Colorado Hypnosis & Healing
No name given. A coupon that readers are directed to reveals the name, Michelle. E. Hale, and the credential, CH.t.
The letters, CH. t, are not clarified in the listing, but could stand for Certified Hypnotherapist. As those particular letters are not common, this certification is more than likely from an obscure organization with little or no education, knowledge, or testing requirements.
The State of Colorado does not require hypnotherapists to be licensed or registered.
Here's why.
Hypnosis is a specialty or sub-specialty of mental health and medical professionals who are already bound by the ethical standards of their specific field, profession, and practice. That is good for consumers. But, there is another kind of hypnosis, the kind where training and certification is a very short, maybe only a few hours long, seminar, or online, practitioners claim that hypnosis is useful for anything, and there are no professional standards, established guidelines of patient care, or codes of ethics. This kind of hypnosis is bad for consumers.
There are two things consumers can do to protect themselves and ensure hypnotherapy is provided by a qualified professional.
First, ask practitioners about credentials, education, license information, and professional associations.

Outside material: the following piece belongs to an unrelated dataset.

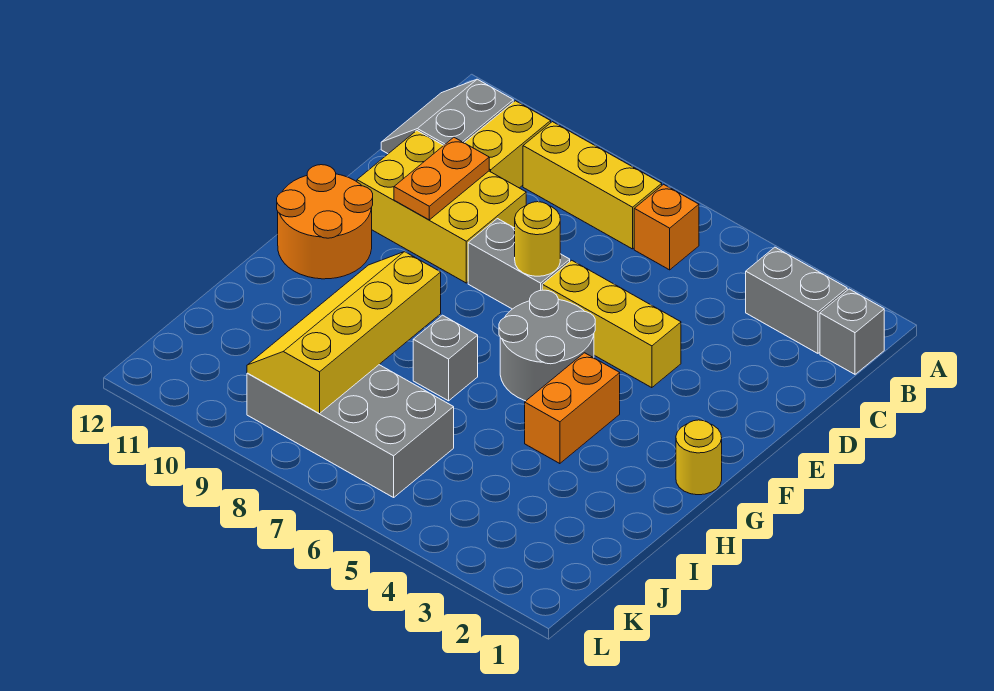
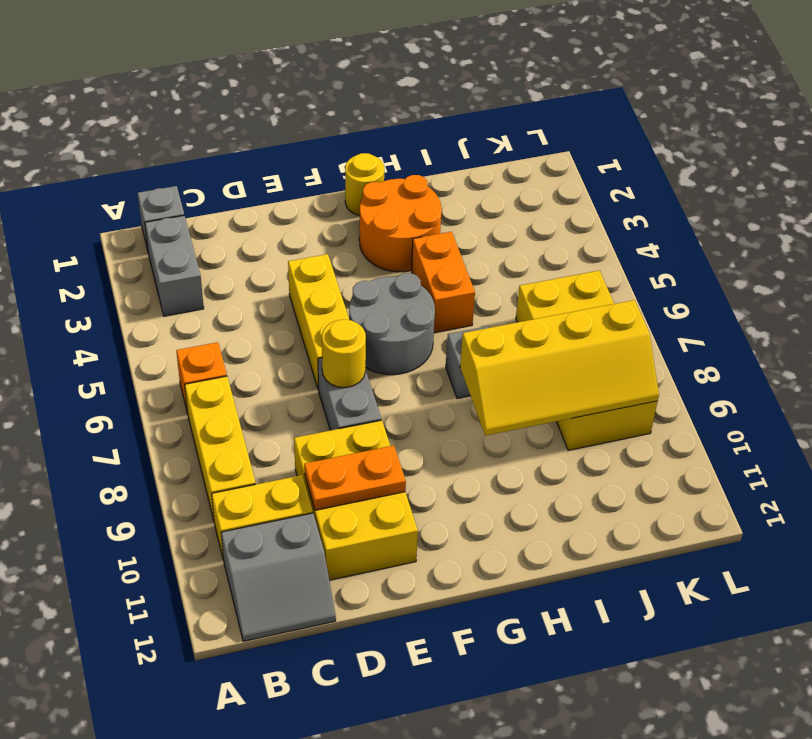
orange round brick F11:G12 level 1 -> orange round brick G2:H3 level 1
orange brick G4:H4 level 1 -> orange brick H4:H5 level 1
grey brick J6:K9 level 1 -> yellow brick J6:K9 level 1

The NBCCH (National Board for Certified Clinical Hypnotherapists), the only nationally recognized certification for health care professionals using hypnosis, requires:
- all applicants to have earned a graduate-level degree in any of the appropriate academic disciplines
for mental health practitioners or a Master or Doctorate degree for medical practitioners and
- all applicants to be appropriately licensed or registered in their professions in the state in which they
practice.
Second, ask practitioners about specific needs.
- NBCCH certified hypnotherapists have varied areas of expertise. Because they are bound by the
ethical standards of their profession, they disclose their qualifications and expertise as well as whether
their practice includes a particular area of interest or recommend a qualified practice that does.
- If the answer to questions regarding specific needs is more along the lines of, "hypnosis is useful for
anything", or a long list is provided of what the practitioner claims to use hypnotherapy for, it is more
than likely the practitioner does not have the education, training, skills, and integrity to provide a
professional level of care.
Hypnotherapy outside the health care profession is the stuff of stage shows and entertainment.